> INSTRUCTION 1
Duplicate every row below (the view poses and dot positions for the rendered object) line for line, and leave the pictures out.

> SOURCE EXTRACT
○ ○ ○
Post by JackoC » Sat Jun 01, 2019 10:38 am

Fortunately, at least for the purposes of defining COL, we live in an area that's HCOL by any definition, NY. Even if you create separate categories like Very, Super or Hyper HCOL it's going to be in the highest category if there's more than one city in the category, at least within the US. So we don't have to worry about our category, just the cost. :happy

It is though mainly about real estate. Other stuff is significantly more expensive in the City to perhaps affect the overall equation, but here in NJ right across the river that's not as true. Eg. the City doesn't (for the most part) allow big supermarkets and warehouse stores so some stuff you buy there, food particularly, is significantly more expensive than elsewhere in the country. On our side that's not as true. Similarly gasoline, utilities, significantly more in the City itself than closely surrounding areas. Here it's mainly real estate that's expensive, though including taxes *on* real estate and utilities to some degree still compared to rest of country. Also prices at small stores and restaurants especially heavily affected by again, high rents. Costco next to Teterboro airport v Costco in Twin Falls ID? That difference if any doesn't jump out at me.
○ ○ ○
> EXCERPTED DATA

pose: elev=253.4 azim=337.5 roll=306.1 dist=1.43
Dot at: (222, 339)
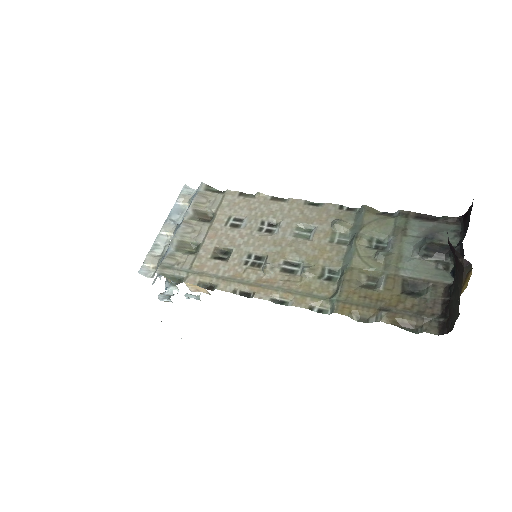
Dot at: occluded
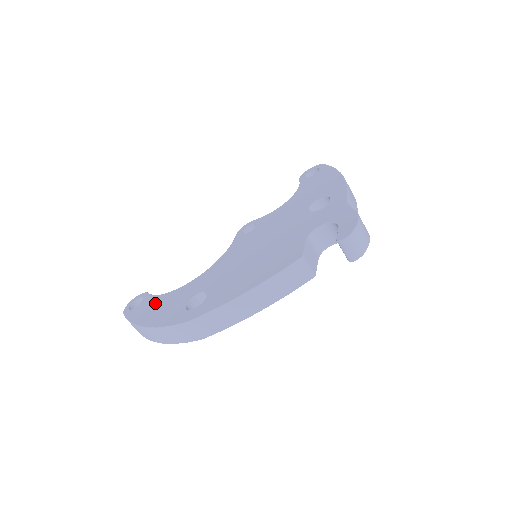
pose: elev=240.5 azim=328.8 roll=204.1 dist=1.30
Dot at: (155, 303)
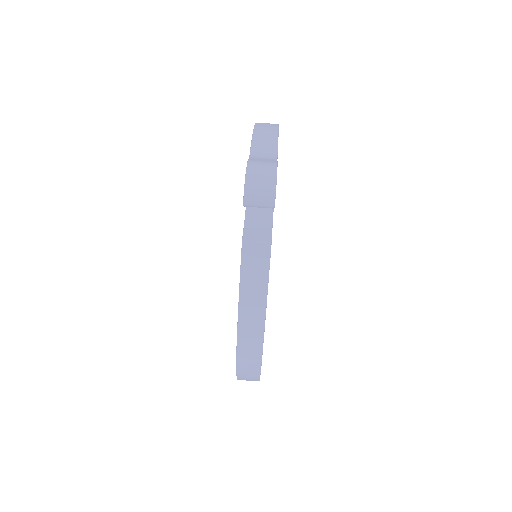
Dot at: occluded
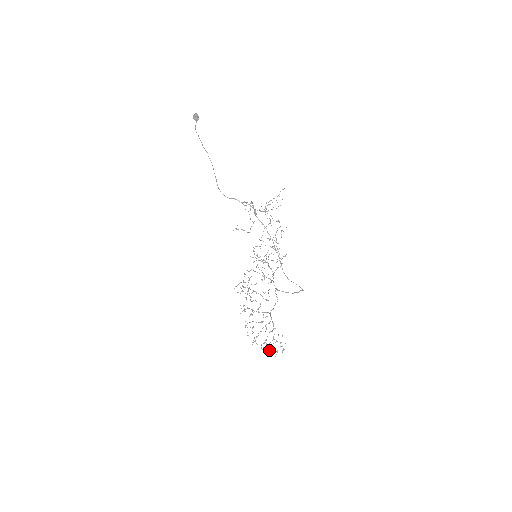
○ ○ ○
> INSTRUCTION 2
Pick up the forum post above on cost of living in New York and New Jersey, and continue it from its last sentence.

> EXERCISE OUTPUT 1
pose: elev=253.4 azim=337.5 roll=306.1 dist=1.43
Dot at: (222, 339)
Dot at: occluded
pose: elev=240.5 azim=328.8 roll=204.1 dist=1.30
Dot at: (155, 303)
Dot at: occluded

> EXERCISE OUTPUT 2
Prop taxes are BTW one reason it's only partly true that house price escalation doesn't affect long term owners. High prices tend to grease the skids toward high $ property taxes. I've been told on this forum I shouldn't complain about my $21k/yr prop taxes because they are only ~1% of market. But the huge value increase here did not directly raise my town's operating cost which the taxes pay. The taxes went up in $'s because that was the democratic outcome. The outcome could have been other measures and priorities to hold city spending to CPI increase and then the prop tax % of market would have fallen more (it *has* fallen, but slower than house prices went up). Although obviously if we had to pay today's house price, we'd still have to pay the $21k/yr on top. So obviously we're better off having purchased at <1/3 of today's price CPI adjusted, counting the unrealized gain on the house, but still our cash COL assuming we want to stay here has risen above CPI due in part to the RE price explosion.

The median US house price is around $226k last I checked. Aside from specifying a size, somewhere in there is in fact a reasonable dividing line in a binary H/L COL area. Bringing in 'M' or more categories you have to decide where to cut it in thirds etc. I don't agree that $200k+ 'normal' house prices makes an area 'HCOL' if there's more than two categories. Especially for discussion here realistically considering this is mainly an upper middle class+ forum and I guess most people here buying houses now or in future probably buy above the median in their area, even with all the posts telling them they shouldn't.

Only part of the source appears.